Longer needles best for infant shots, study shows

Vaccinating babies with shorter needles may be causing unnecessary pain, say researchers who compared how well different needle sizes work.

Vaccinating babies with short needles may be causing unnecessary pain, British researchers say.

Infants may show swelling, redness and tenderness near the injection site when they receive a series of vaccinations at two, three and four months of age.

In the United Kingdom, recommendations call for wide, long needles to be used to help deliver the vaccine to the target muscle, but many doctors continue to use narrow, short needles for the injections.

A previous study showed bigger needles significantly reduced reactions at four months of age, but researchers couldn't tell what made the difference: the needle's length, width or gauge or how the needle affects delivery of the vaccine itself.

Long needles can significantly reduce vaccine reactions while achieving similar levels of immune protectionas short needles, the team concluded in Friday's online issue of British Medical Journal.

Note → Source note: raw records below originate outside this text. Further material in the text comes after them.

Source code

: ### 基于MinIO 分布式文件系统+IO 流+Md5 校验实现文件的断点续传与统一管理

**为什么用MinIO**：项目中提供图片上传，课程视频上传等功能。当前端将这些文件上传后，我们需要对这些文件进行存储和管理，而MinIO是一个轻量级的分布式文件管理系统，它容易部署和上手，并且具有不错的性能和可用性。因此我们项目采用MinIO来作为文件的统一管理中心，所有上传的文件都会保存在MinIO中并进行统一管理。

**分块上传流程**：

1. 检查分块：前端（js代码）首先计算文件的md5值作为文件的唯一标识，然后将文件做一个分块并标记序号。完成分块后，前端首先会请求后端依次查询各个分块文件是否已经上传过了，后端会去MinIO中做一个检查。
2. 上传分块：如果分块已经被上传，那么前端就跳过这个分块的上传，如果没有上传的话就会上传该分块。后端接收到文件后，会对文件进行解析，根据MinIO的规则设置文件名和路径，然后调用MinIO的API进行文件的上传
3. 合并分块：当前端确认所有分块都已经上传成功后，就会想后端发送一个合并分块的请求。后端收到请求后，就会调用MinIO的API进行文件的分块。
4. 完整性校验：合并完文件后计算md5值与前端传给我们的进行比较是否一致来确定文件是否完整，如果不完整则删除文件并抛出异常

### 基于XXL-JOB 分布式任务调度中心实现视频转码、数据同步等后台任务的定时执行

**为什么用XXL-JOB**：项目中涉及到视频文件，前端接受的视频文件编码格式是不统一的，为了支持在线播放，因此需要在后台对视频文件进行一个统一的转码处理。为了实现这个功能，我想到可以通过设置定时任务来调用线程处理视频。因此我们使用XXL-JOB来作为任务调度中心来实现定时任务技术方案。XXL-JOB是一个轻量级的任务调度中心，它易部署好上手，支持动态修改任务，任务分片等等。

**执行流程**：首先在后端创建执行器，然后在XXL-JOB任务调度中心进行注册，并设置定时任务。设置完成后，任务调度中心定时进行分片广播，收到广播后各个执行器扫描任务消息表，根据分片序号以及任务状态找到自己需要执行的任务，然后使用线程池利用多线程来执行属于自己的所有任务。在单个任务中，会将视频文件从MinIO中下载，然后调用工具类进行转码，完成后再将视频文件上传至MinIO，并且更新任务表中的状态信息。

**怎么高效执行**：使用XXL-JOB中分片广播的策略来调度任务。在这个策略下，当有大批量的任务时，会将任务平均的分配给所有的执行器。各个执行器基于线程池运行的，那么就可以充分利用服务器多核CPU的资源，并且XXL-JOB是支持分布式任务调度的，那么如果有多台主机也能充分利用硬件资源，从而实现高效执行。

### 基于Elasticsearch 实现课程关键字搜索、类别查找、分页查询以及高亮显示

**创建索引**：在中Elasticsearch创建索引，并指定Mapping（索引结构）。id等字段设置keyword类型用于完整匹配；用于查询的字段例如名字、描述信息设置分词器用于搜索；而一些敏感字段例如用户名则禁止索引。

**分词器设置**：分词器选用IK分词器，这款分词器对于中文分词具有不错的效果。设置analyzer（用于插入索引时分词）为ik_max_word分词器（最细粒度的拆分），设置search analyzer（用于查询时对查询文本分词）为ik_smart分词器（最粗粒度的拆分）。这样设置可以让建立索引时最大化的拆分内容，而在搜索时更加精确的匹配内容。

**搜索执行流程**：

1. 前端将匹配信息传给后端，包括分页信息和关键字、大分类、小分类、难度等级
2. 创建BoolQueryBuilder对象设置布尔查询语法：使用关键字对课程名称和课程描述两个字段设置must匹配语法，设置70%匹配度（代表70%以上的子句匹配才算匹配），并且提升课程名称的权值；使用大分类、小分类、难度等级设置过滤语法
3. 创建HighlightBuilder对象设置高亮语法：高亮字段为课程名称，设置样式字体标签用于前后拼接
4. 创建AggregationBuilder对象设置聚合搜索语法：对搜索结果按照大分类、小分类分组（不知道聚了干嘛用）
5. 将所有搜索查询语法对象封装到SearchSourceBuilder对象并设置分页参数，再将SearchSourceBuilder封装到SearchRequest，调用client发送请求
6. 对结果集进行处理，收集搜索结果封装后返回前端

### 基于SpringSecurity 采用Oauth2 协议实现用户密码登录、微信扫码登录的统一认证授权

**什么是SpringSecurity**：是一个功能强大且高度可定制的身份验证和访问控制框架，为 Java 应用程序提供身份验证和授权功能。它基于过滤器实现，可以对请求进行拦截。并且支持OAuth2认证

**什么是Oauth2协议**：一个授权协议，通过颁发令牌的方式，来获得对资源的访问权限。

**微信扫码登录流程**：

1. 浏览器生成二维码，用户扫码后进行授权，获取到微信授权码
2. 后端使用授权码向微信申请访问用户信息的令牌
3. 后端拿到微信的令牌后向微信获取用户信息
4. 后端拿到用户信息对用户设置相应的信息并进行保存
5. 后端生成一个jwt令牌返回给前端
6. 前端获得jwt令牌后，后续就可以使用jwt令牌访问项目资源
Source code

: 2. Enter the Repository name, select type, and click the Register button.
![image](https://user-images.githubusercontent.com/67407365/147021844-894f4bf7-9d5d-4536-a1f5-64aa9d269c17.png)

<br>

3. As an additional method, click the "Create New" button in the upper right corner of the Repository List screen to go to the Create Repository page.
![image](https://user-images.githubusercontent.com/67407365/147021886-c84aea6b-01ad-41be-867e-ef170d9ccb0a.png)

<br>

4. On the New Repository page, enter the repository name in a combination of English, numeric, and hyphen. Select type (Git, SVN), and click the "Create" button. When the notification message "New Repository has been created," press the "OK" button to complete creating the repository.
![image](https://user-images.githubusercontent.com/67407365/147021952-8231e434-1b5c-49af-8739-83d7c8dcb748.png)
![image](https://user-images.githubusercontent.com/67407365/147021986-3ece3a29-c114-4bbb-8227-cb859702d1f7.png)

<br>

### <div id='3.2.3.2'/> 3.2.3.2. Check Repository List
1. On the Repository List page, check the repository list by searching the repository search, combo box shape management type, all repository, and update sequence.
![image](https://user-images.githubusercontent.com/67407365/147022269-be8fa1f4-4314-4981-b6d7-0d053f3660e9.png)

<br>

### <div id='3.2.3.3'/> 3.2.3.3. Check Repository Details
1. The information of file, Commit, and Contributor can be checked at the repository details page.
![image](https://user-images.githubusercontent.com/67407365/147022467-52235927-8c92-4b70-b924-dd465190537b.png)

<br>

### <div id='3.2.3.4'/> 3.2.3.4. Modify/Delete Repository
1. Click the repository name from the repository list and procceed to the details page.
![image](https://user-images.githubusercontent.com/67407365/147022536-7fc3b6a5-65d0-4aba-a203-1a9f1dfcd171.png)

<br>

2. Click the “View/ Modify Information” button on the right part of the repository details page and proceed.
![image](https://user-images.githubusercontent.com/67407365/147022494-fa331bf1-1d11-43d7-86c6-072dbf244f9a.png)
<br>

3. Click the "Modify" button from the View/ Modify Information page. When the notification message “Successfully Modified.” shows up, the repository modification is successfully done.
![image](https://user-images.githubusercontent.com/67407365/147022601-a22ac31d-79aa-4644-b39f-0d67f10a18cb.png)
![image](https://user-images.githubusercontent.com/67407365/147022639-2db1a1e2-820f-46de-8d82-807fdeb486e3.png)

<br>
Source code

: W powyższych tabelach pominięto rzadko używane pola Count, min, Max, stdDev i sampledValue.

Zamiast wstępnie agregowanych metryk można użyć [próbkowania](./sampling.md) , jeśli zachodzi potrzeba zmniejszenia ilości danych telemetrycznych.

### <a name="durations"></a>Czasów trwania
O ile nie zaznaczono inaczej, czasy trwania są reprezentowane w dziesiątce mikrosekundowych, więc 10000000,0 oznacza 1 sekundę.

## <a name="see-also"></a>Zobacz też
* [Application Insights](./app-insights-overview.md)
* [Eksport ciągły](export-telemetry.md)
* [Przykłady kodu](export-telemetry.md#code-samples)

In the experiment, pediatric researchers at the University of Oxford, UK randomly immunized 696 infants with three types of needles:

  • Wide-long (23 gauge, 25 millimetre).
  • Narrow-short (25 gauge, 16 millimetre).
  • Narrow-long (25 gauge, 25 millimetre).

Parents recorded local and general reactions for three days after each dose, and antibody levels were measured after the third dose to look at the likely level of immune protection achieved.

"With increasing parental attention focused on the safety rather than the efficacy of vaccines, simple interventions that reduce local reactions, such as longer needles, should be welcomed," the researchers wrote.

"Vaccine manufacturers and national policymakers should consider needle size in recommendations for infant immunization."